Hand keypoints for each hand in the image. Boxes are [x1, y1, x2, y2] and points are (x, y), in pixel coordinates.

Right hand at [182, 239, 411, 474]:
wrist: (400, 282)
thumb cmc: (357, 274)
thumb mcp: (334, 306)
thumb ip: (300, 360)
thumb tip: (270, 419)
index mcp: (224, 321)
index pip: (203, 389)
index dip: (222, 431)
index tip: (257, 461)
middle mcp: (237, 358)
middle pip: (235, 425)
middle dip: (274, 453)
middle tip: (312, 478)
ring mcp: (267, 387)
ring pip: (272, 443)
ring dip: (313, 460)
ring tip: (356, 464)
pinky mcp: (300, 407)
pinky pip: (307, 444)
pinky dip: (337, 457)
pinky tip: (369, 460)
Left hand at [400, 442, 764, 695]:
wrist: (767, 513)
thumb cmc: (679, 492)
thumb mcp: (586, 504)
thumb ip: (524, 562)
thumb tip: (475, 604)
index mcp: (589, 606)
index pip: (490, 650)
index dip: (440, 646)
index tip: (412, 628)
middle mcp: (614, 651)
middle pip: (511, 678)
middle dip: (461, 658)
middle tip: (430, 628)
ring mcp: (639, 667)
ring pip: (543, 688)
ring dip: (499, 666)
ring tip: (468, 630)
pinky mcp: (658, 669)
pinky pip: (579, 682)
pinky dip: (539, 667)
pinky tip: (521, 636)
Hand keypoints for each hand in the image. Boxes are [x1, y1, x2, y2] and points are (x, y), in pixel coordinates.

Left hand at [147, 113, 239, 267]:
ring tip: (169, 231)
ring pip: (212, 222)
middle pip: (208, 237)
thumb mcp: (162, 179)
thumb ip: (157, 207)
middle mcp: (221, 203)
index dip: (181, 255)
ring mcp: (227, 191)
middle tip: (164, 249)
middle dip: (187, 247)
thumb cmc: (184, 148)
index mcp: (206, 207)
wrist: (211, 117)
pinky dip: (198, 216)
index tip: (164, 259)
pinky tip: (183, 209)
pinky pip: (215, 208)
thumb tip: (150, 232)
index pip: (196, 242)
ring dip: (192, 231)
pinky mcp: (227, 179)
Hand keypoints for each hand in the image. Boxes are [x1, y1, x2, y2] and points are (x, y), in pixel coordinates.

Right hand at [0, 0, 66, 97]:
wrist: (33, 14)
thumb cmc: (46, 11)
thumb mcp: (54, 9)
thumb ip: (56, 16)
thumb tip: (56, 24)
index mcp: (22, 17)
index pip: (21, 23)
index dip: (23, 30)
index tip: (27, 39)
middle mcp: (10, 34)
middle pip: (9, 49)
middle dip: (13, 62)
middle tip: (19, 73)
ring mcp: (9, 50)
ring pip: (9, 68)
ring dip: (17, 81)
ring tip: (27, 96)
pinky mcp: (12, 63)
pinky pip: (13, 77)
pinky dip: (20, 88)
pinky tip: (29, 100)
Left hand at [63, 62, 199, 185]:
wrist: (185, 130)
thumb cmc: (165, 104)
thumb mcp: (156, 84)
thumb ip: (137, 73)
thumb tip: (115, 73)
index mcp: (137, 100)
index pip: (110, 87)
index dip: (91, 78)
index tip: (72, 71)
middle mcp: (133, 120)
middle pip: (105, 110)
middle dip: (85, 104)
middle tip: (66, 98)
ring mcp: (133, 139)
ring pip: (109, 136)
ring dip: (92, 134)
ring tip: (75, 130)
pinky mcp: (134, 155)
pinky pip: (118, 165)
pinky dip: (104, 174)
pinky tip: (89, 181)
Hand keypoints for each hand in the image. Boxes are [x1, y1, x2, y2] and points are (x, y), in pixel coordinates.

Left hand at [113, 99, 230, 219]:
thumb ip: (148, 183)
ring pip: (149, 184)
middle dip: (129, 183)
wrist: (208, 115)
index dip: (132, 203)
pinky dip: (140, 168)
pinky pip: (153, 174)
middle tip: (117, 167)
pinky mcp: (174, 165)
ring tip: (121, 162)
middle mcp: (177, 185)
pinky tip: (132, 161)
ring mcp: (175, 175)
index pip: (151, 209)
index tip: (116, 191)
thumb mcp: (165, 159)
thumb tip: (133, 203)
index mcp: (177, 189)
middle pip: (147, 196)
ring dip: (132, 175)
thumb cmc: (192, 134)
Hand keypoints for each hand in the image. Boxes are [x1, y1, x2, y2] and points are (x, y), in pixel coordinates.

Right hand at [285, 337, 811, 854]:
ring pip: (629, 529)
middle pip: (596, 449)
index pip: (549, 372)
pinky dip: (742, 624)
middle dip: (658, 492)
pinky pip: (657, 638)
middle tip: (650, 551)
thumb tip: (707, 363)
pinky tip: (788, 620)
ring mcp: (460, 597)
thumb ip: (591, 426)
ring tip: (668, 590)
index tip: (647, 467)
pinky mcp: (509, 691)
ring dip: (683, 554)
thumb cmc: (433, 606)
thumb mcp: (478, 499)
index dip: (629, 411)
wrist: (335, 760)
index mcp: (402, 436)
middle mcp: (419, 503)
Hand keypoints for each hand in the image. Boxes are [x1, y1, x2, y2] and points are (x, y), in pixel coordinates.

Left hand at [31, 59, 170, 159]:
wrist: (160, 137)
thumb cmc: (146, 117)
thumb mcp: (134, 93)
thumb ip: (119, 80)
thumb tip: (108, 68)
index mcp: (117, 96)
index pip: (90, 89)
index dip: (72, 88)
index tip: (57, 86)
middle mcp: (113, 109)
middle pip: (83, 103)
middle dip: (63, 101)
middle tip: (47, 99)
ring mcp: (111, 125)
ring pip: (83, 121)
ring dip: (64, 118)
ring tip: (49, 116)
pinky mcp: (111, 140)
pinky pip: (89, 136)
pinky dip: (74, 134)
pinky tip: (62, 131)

★ ★ ★ ★ ★

→ Aim of the exercise
Only one stretch of the entries above is wanted: the lines from the one containing "middle dip: (461, 658)" through the one containing "middle mcp: (133, 120)". Please reproduce it exactly.

→ The completed task
middle dip: (461, 658)
middle tip: (430, 628)
ring mcp: (639, 667)
ring pip: (543, 688)
ring dip: (499, 666)
ring tip: (468, 630)
pinky mcp: (658, 669)
pinky pip: (579, 682)
pinky dip: (539, 667)
pinky tip: (521, 636)
Hand keypoints for each hand in the image. Boxes are [x1, y1, x2, y2] and points are (x, y), in pixel coordinates.

Left hand at [147, 113, 239, 267]:
ring tip: (169, 231)
ring pip: (212, 222)
middle pip: (208, 237)
thumb mcp: (162, 179)
thumb ip: (157, 207)
middle mcp: (221, 203)
index dip: (181, 255)
ring mcp: (227, 191)
middle tip: (164, 249)
middle dip: (187, 247)
thumb cmc: (184, 148)
index mcp: (206, 207)
wrist: (211, 117)
pinky dip: (198, 216)
index tip: (164, 259)
pinky tip: (183, 209)
pinky pip: (215, 208)
thumb tip: (150, 232)
index pip: (196, 242)
ring dip: (192, 231)
pinky mcp: (227, 179)
Hand keypoints for each hand in the image. Boxes are [x1, y1, x2, y2] and points are (x, y), in pixel coordinates.

Right hand at [0, 0, 66, 97]:
wrist: (33, 14)
thumb cmc: (46, 11)
thumb mcp: (54, 9)
thumb ip: (56, 16)
thumb tip: (56, 24)
index mcp: (22, 17)
index pip: (21, 23)
index dip: (23, 30)
index tip: (27, 39)
middle mcp: (10, 34)
middle pip: (9, 49)
middle dip: (13, 62)
middle tip: (19, 73)
ring mcp: (9, 50)
ring pip: (9, 68)
ring dip: (17, 81)
ring tip: (27, 96)
pinky mcp: (12, 63)
pinky pip: (13, 77)
pinky dip: (20, 88)
pinky tip: (29, 100)
Left hand at [63, 62, 199, 185]:
wrist: (185, 130)
thumb cmc: (165, 104)
thumb mcp: (156, 84)
thumb ip: (137, 73)
thumb tip: (115, 73)
index mcp: (137, 100)
index pip: (110, 87)
index dip: (91, 78)
index tip: (72, 71)
middle mcp: (133, 120)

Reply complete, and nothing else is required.